The group found that small-scale solar better supports equity, community resilience and grid flexibility. While focusing more on residential renewables, Energy Trust found further ways to expand equity. It launched the incentive program Solar Within Reach two years ago, which provides higher cash incentives for LMI households.

“Our goal in that first year was to get 50 of those projects, and we saw 200 installations,” McClelland said. “There was definitely some pent-up demand there.”

Instead of just focusing on solar adoption on LMI rooftops, Energy Trust is also helping the state develop a community solar program with an LMI carveout.

Credit: Imagine Energy

“We recognize that to really serve all of our customers, we have to serve customers who are in different circumstances. Not every customer can take advantage of a rooftop incentive that is focused on homeowners because many customers rent or live in multi-family housing. Community solar that’s community-led or focused on serving particular customers also needs to be part of the solution,” McClelland said.

HB 3141 cleans up some legislative language that will encourage more energy storage adoption by creating incentives for distribution-connected technology that supports reliability and resilience of the grid. McClelland said the LMI carveout will be applied to batteries as well.

“We acknowledge in the first round of solar incentives, there were certain customers left behind. We want to make sure that while storage is a new technology and there may be a role of early adopter customers pushing that market forward and helping drive down costs, we also want to be intentional about making sure all customers at least have some opportunity to be included in this transition,” he said.

In addition to recent wildfires, storms and other power shutoff events across the state, Heath Kearns, solar sales engineer with local installer Imagine Energy, said the available rebates are increasing storage interest in Oregon.

“Our year-over-year interest in batteries is unbelievable. Last year I was probably quoting batteries for 20% of leads that came in, and now it’s like 80%,” he said. “If they can afford to [install storage], of course they’ll do it, but now there’s an extra $2,500 to help them pay for it plus [other incentives]. Half the cost getting covered is pretty appealing.”
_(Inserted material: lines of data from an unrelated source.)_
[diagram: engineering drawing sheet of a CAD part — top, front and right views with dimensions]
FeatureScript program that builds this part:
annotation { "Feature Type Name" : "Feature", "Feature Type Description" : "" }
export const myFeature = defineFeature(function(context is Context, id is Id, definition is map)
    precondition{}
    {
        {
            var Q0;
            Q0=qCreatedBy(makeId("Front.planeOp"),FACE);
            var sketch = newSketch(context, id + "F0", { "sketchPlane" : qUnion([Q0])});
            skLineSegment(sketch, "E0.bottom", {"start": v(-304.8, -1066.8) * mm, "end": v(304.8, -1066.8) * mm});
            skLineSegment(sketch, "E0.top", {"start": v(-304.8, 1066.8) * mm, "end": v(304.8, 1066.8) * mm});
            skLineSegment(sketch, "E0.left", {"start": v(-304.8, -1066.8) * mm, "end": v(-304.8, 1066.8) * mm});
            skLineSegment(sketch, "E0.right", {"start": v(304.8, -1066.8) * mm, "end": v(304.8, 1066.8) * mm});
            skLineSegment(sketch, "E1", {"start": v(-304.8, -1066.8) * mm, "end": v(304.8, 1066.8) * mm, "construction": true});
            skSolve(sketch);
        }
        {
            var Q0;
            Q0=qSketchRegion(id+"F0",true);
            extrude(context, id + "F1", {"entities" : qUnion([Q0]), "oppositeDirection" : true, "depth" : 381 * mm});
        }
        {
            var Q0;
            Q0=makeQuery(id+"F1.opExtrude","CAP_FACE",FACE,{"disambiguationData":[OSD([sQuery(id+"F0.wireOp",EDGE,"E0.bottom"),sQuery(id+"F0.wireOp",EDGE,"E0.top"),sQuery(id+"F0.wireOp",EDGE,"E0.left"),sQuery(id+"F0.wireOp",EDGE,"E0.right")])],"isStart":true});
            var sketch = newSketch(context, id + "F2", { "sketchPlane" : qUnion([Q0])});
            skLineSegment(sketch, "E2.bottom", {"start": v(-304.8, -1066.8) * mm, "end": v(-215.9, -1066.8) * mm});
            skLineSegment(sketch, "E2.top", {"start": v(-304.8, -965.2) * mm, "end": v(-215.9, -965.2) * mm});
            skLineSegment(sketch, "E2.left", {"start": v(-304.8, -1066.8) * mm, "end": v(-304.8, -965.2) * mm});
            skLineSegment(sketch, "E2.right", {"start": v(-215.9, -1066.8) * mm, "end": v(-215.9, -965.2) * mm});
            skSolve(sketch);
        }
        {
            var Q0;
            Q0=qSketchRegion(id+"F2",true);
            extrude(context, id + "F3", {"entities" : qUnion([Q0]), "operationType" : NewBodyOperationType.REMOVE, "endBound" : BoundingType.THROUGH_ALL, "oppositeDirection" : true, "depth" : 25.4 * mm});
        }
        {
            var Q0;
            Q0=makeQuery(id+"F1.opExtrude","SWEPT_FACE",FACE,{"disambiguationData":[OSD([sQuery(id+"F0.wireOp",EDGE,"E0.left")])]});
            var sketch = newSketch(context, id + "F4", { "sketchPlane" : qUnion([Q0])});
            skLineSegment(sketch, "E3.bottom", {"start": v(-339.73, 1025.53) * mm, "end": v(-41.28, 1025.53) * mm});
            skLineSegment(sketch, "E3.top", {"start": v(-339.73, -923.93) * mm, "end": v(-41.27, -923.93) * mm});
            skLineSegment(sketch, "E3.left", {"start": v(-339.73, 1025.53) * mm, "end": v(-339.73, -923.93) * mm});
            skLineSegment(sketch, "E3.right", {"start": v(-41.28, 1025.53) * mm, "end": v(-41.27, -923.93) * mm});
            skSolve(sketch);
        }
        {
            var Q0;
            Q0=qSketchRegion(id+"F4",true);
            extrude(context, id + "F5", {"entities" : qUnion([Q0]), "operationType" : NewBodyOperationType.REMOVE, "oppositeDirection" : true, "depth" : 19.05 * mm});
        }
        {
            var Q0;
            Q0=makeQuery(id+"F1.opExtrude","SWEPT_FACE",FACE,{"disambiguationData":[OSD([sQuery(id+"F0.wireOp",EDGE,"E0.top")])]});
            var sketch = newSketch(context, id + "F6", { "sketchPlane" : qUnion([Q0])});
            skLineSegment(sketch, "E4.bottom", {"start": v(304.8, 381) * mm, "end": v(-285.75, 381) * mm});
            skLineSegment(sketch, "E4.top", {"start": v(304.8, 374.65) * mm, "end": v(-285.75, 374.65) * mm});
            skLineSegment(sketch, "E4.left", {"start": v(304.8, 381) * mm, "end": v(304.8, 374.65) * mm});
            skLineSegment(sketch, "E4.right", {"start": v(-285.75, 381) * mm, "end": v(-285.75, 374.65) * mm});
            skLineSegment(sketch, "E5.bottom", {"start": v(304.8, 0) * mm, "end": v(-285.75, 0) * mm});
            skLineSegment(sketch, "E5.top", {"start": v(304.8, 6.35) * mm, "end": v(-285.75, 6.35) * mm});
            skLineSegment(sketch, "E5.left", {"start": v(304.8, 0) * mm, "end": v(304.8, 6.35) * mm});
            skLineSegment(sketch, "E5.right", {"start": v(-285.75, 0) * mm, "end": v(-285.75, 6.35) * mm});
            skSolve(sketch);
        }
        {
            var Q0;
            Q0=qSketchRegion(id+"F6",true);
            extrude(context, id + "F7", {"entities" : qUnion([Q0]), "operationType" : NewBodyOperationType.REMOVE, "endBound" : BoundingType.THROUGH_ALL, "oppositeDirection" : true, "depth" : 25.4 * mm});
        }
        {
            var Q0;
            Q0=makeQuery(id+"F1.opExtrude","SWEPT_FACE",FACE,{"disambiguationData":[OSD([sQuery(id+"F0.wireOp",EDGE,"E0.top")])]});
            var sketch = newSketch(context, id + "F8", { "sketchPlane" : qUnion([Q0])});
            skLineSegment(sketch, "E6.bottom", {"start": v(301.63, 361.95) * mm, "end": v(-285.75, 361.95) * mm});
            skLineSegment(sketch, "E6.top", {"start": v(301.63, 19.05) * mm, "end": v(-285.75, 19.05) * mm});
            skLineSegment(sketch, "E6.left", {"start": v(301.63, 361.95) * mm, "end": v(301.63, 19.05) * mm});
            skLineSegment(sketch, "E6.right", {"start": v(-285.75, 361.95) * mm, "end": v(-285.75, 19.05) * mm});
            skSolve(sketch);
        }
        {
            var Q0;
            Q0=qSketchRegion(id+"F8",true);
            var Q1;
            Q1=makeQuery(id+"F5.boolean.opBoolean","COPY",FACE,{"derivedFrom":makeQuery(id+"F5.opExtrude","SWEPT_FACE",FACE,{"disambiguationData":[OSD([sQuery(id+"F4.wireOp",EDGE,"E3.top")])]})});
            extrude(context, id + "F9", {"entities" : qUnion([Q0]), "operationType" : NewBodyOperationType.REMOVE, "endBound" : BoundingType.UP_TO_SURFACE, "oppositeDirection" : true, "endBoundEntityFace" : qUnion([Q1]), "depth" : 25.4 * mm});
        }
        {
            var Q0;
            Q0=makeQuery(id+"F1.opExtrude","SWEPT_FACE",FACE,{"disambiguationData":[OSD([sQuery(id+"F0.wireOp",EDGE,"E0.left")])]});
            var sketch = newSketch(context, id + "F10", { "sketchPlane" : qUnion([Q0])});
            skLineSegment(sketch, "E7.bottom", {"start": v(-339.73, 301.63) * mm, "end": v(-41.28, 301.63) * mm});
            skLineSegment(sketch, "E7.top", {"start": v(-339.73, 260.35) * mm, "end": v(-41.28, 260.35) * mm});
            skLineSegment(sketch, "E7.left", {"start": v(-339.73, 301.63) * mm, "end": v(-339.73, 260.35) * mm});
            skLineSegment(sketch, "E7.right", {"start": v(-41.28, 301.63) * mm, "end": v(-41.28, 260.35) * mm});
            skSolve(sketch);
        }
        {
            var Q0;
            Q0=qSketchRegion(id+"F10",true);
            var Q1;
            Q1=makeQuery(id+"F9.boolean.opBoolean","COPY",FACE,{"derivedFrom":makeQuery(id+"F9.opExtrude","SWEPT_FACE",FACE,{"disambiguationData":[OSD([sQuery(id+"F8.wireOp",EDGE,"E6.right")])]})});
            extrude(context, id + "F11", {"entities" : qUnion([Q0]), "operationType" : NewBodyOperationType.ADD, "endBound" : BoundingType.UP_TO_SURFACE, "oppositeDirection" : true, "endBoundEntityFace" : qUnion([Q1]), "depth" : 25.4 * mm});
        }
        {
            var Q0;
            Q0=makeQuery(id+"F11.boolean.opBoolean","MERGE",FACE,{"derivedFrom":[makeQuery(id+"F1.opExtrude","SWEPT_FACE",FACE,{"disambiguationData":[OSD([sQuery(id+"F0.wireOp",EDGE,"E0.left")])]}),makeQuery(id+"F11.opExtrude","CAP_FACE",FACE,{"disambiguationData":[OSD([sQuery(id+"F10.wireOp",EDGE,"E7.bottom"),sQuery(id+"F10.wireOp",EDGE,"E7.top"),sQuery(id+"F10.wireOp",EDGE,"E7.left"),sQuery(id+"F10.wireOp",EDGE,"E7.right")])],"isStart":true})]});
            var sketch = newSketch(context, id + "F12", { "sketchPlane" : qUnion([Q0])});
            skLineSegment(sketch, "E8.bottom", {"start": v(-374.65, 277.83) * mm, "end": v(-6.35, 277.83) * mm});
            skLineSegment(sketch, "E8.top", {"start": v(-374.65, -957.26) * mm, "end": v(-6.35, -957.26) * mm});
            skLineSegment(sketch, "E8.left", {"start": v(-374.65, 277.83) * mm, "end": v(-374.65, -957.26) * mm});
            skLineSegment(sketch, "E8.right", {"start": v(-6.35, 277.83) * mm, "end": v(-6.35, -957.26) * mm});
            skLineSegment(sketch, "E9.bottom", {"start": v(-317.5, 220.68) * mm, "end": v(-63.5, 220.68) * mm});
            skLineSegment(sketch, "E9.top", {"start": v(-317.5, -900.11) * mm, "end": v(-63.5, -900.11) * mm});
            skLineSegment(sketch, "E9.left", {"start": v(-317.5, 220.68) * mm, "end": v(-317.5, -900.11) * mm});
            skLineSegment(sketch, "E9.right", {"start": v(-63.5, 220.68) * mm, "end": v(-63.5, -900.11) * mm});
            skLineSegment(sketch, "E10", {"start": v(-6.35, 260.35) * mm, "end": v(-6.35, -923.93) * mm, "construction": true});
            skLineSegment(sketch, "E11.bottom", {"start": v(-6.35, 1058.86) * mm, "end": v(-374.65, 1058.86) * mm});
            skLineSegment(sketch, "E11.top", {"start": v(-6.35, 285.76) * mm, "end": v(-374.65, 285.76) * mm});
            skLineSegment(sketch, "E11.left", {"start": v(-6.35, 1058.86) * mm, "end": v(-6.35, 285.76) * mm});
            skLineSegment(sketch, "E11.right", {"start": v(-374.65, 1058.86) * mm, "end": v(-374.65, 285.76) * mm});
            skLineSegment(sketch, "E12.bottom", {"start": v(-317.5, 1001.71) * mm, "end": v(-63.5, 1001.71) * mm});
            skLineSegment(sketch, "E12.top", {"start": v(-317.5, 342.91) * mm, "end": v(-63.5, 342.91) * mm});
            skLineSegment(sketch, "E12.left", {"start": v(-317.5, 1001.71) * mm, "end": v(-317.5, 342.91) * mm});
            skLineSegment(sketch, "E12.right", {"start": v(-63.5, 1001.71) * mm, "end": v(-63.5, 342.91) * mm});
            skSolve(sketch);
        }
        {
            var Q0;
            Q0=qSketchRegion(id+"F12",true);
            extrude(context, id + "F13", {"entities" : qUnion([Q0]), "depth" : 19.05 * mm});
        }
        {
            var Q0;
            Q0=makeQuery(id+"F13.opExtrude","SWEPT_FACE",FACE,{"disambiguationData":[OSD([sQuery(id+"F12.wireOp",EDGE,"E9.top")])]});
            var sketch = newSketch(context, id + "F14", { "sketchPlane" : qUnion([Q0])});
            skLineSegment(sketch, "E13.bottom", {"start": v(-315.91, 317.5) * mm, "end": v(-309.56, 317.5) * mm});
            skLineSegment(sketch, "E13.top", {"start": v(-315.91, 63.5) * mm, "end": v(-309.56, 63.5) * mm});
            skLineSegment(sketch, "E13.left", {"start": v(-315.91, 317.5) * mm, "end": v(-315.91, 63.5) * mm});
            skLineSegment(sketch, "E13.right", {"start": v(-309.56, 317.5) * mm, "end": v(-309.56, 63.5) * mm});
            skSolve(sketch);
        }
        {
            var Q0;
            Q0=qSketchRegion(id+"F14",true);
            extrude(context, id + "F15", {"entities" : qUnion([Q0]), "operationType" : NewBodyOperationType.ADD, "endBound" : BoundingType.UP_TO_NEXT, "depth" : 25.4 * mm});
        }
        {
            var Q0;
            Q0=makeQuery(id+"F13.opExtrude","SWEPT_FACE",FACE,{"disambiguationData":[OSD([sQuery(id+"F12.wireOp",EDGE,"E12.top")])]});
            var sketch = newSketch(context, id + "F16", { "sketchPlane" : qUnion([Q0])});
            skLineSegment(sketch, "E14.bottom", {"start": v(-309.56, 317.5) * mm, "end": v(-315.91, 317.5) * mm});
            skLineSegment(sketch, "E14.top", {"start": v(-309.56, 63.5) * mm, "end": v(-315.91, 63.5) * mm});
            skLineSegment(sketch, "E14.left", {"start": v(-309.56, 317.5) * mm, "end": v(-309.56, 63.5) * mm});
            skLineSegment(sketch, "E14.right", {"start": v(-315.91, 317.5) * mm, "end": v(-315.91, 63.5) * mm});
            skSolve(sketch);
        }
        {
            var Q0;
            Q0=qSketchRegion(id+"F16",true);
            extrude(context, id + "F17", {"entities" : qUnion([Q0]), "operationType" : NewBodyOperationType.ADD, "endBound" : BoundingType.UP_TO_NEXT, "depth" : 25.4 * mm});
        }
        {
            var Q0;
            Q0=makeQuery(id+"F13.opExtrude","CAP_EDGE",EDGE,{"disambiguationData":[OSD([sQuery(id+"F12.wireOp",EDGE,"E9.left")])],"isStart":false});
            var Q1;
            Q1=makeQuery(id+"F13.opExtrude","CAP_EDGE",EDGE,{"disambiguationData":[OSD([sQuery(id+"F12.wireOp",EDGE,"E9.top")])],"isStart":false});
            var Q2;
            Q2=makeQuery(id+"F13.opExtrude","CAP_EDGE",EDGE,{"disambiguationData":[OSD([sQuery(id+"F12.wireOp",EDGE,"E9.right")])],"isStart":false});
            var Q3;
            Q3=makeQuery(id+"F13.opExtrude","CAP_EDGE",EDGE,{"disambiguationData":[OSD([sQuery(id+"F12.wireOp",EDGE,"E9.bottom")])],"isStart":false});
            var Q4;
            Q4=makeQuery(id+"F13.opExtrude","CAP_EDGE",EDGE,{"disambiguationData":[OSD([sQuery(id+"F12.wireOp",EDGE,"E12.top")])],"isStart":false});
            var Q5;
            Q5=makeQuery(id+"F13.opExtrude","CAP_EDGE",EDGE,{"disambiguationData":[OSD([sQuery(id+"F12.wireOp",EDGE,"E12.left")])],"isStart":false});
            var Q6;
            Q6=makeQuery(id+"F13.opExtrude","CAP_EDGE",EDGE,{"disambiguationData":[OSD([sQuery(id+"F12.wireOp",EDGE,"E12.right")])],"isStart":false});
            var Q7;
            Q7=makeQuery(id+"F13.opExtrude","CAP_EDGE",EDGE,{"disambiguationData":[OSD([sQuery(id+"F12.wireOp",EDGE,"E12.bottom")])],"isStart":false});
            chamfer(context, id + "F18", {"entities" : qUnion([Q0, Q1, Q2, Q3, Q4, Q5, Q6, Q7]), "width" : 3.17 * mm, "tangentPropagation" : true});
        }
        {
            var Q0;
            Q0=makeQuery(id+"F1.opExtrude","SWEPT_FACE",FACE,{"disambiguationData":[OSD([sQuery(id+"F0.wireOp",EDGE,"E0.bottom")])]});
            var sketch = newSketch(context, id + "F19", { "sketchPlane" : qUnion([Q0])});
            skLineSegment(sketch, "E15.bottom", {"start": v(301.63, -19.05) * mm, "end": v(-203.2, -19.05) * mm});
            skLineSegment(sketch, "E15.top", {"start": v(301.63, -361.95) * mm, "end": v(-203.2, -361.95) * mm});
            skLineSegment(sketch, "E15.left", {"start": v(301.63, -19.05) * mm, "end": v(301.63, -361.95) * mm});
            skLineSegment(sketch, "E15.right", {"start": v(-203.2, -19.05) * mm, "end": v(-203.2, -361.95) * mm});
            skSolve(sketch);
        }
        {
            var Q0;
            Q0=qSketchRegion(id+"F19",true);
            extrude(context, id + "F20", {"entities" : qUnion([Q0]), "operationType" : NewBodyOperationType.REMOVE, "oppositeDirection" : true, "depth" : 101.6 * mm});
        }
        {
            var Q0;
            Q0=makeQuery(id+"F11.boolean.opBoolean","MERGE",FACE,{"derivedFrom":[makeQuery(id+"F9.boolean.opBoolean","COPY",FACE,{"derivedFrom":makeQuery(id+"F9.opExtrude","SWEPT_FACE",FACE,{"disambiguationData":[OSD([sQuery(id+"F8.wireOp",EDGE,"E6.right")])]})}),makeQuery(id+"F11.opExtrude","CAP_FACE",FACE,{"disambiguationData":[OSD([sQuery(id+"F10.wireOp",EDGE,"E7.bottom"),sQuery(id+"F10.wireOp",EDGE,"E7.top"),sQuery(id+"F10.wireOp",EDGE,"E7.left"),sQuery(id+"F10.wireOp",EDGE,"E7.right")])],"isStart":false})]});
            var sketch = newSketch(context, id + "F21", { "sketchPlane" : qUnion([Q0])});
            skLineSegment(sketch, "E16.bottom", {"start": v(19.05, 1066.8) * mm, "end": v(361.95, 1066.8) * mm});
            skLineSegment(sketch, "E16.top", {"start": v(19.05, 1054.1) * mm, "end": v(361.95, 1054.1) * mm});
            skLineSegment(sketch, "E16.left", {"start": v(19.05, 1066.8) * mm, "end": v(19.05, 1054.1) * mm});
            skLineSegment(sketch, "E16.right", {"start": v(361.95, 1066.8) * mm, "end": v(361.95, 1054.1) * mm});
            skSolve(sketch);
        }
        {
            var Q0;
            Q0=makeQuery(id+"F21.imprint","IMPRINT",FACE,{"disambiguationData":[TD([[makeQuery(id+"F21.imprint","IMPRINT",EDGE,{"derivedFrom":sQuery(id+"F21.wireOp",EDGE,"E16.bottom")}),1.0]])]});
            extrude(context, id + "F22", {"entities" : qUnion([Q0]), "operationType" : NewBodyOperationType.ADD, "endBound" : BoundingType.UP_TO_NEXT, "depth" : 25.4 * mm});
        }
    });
The combination of various rebate offers is increasing solar + storage adoption across all income levels of Oregon, but there’s a marked increase among low- and moderate-income ratepayers.

“With the [Solar Within Reach] incentive combined with the ODOE solar + storage rebate, we’re finally making solar affordable for everybody and really breaking down barriers and increasing access,” Crowley-Koch said. “I think that’s an appropriate focus. We need to be maximizing benefits for those who really could use that.”